### Exercise objective
Copy the rows below word for word, leaving out the pictures.

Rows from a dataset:
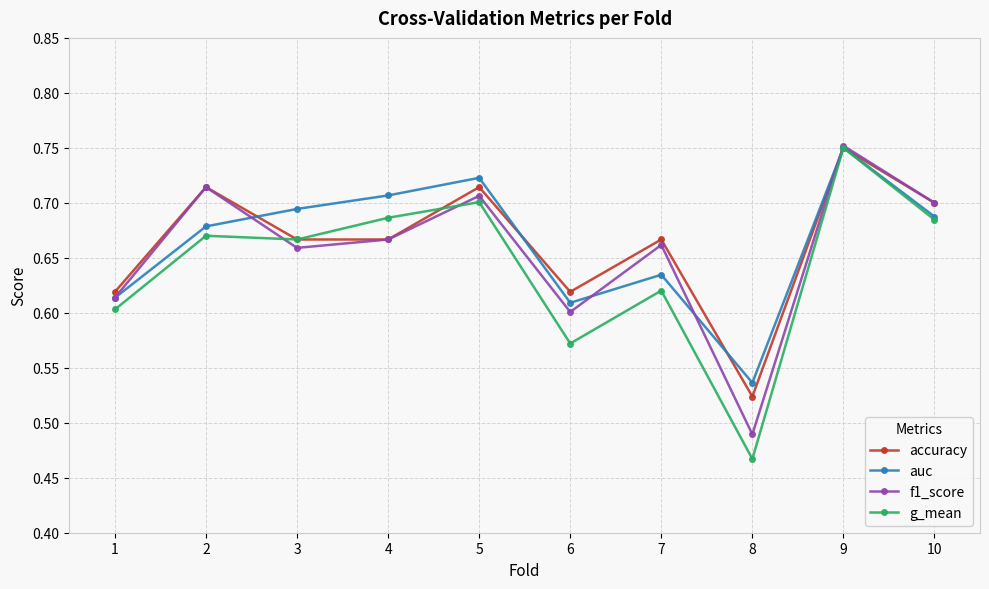

At how many categories does at least one series exceed 0?

10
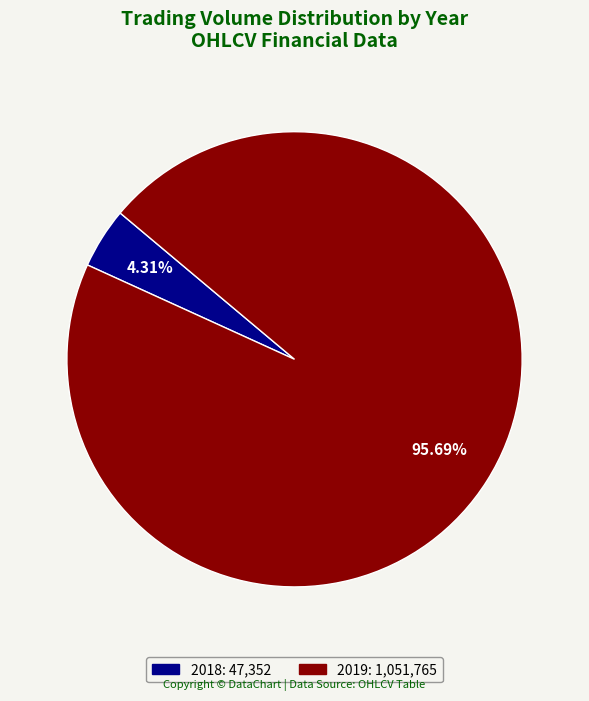

Is there any slice that represents more than half of the pie?

Yes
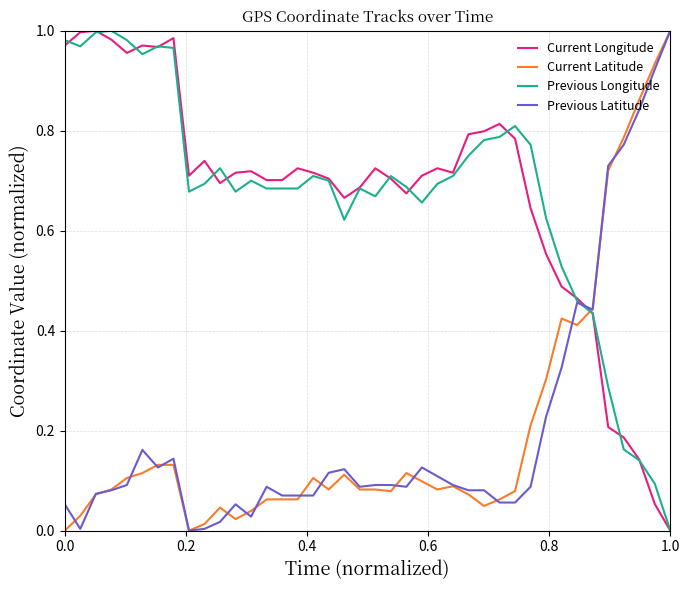

Count the number of data series in this chart.

4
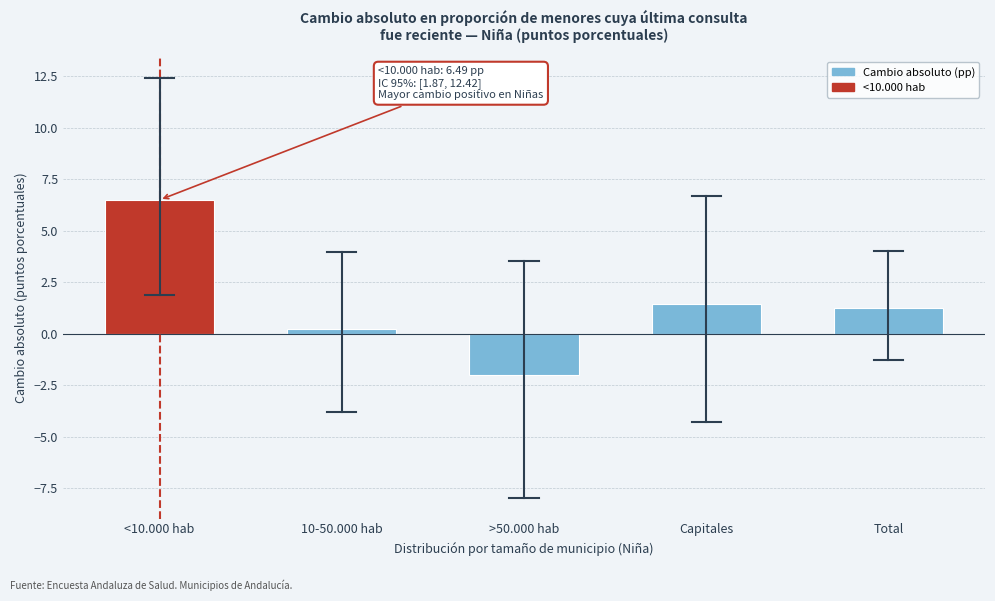

Reading right to left, what are all the values shown in this chart?

Total=1.3	Capitales=1.4	>50.000 hab=-2.0	10-50.000 hab=0.2	<10.000 hab=6.5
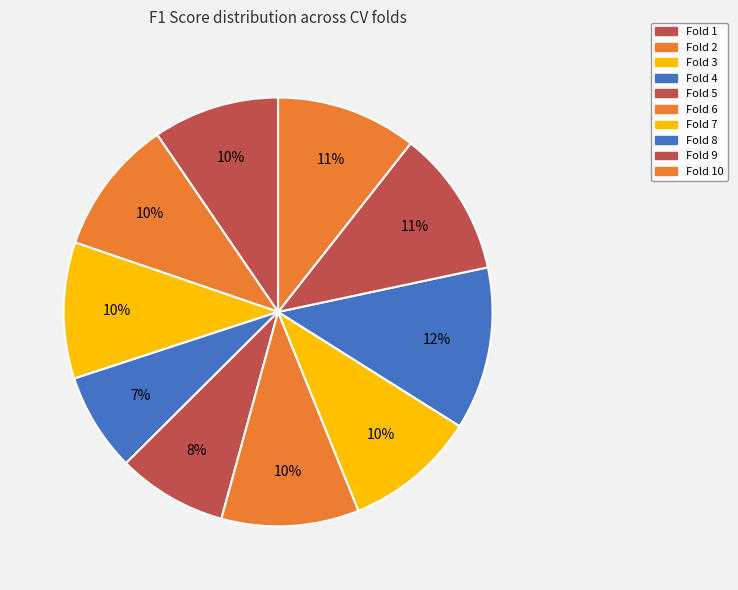

What is the change in value from Fold 7 to Fold 9?

+0.1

### Written response
At how many categories does at least one series exceed 0?

10

Is there any slice that represents more than half of the pie?

Yes

Count the number of data series in this chart.

4

Reading right to left, what are all the values shown in this chart?

Total=1.3	Capitales=1.4	>50.000 hab=-2.0	10-50.000 hab=0.2	<10.000 hab=6.5

What is the change in value from Fold 7 to Fold 9?

+0.1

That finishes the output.